After tasting through the barrels for the Ingleside Terrace batch, there were two that stood out as exceptional and unique which we decided to bottle as single barrels. The remaining four barrels went into a blend. We are honored to have our Ingleside Terrace Rye Single Barrel 27 awarded Platinum at the Las Vegas Global Spirit Awards and Barrel 146 awarded Gold at the John Barleycorn Awards!

Single Barrel 146

  • Age: 7 Years 1 Month

  • Proof: 104

  • ALC/VOL: 52%

  • Bottles: 196

Single Barrel 27

  • Age: 6 Years 9 Months

  • Proof: 108

  • ALC/VOL: 54%

  • Bottles: 176

Blend of Four Barrels

  • Age: 5 Years 2 Months

  • Proof: 94

  • ALC/VOL: 47%

Label Art by Mt. Pleasant Artist Elizabeth Kim

Elizabeth Kim is a painter who paints anything that inspires a sense of finding beauty or playfulness in the ordinary. Her vibrant interpretations of everyday images aim to uphold an other-worldly or dreamlike lens through which the viewer can experience ordinary scenes as something magical.

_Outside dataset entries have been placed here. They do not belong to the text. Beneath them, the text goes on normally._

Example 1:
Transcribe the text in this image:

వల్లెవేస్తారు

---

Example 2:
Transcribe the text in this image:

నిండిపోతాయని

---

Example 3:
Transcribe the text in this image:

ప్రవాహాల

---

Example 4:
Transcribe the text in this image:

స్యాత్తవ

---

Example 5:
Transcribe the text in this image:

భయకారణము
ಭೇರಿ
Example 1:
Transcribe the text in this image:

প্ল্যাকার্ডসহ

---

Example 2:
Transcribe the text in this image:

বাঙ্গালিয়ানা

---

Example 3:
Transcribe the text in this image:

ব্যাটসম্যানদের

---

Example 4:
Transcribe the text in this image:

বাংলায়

She has been a Mount Pleasant resident for four years and has fallen in love with the communal and creative spirit of the neighborhood. One of her favorite pastimes is walking in Rock Creek Park, where she has been lucky enough to both see and hear the wood thrush.

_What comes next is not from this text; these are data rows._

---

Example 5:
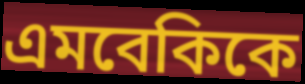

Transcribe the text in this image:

এমবেকিকে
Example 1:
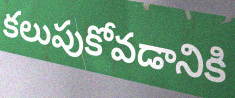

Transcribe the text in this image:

కలుపుకోవడానికి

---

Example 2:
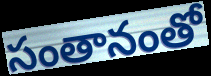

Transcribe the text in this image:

సంతానంతో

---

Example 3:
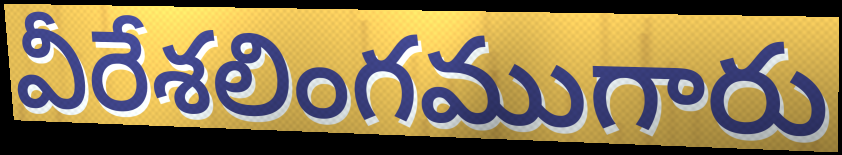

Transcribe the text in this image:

వీరేశలింగముగారు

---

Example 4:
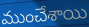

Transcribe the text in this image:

ముంచేశాయి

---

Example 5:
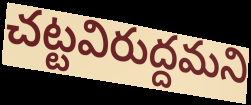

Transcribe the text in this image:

చట్టవిరుద్దమని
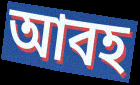
আবহ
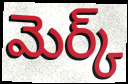
మెర్క్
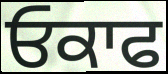
ਓਕਾਫ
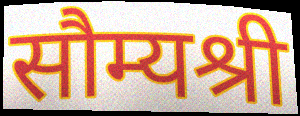
सौम्यश्री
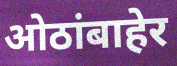
ओठांबाहेर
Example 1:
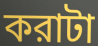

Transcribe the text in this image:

করাটা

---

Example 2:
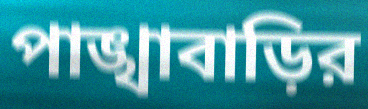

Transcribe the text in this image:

পাঙ্খাবাড়ির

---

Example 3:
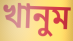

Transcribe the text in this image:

খানুম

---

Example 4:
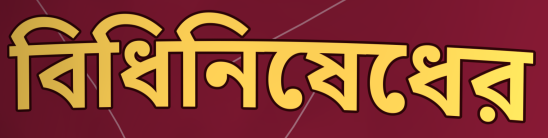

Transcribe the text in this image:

বিধিনিষেধের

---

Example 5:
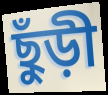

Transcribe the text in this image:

ছুঁড়ী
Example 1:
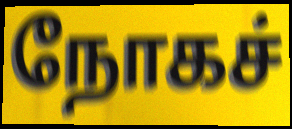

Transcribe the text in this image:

நோகச்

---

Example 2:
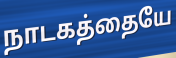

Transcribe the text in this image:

Her original paintings and prints can be found at her Instagram @escape.artism and her website at www.elizabethkimart.com.

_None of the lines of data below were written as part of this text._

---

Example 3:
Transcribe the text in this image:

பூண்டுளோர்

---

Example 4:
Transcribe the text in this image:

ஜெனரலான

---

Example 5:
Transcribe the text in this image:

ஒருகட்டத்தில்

A terrace is defined as a street that follows the top of a slope. Indeed, Ingleside Terrace sits at the top of a slope down to what used to be Piney Branch Creek. As one of the first estates of what later became Mt. Pleasant, the “Ingleside” mansion was built around 1850 for Henry Ingle, who had been the secretary to Stephen Girard, the French born American financier that bought war bonds in 1812 which helped keep the war effort afloat. The Italianate designed villa fell into the Walbridge family’s control and remained there until around 1890. The structure (with some notable modifications – such as its entrance now facing north, rather than the original south which is now the alley between Newton and Monroe) still stands today at 1818 Newton Street as part of the Stoddard Baptist Home.

Before it was buried to make way for the Piney Branch Parkway, the Piney Branch was once one of the largest tributaries of Rock Creek. Potomac Native American tribes inhabited these areas and abandoned quarries, used to make tools and arrowheads, were discovered in Piney Branch.

As one of the first recorded explorers of this area, John Burroughs (1837-1921) is ranked as one of the essential nature writers of the time. He was known to have spent time exploring the region with his older pal, the poet Walt Whitman in the 1860’s. In Burrough’s 1871 book, “Wake-Robin” he identified “Piney Branch as the place he went each spring to hear the distinctive song of the returning wood thrush.” On January 31, 1967, this bird was designated as the official bird of the District of Columbia and is proudly depicted on our Ingleside Terrace Rye label.

To find out more about the history of the Piney Branch, find Steve Dryden’s excellent piece, entitled, “No Ignoble Stream” Washington History. SPRING 2021, Vol. 33, No.1.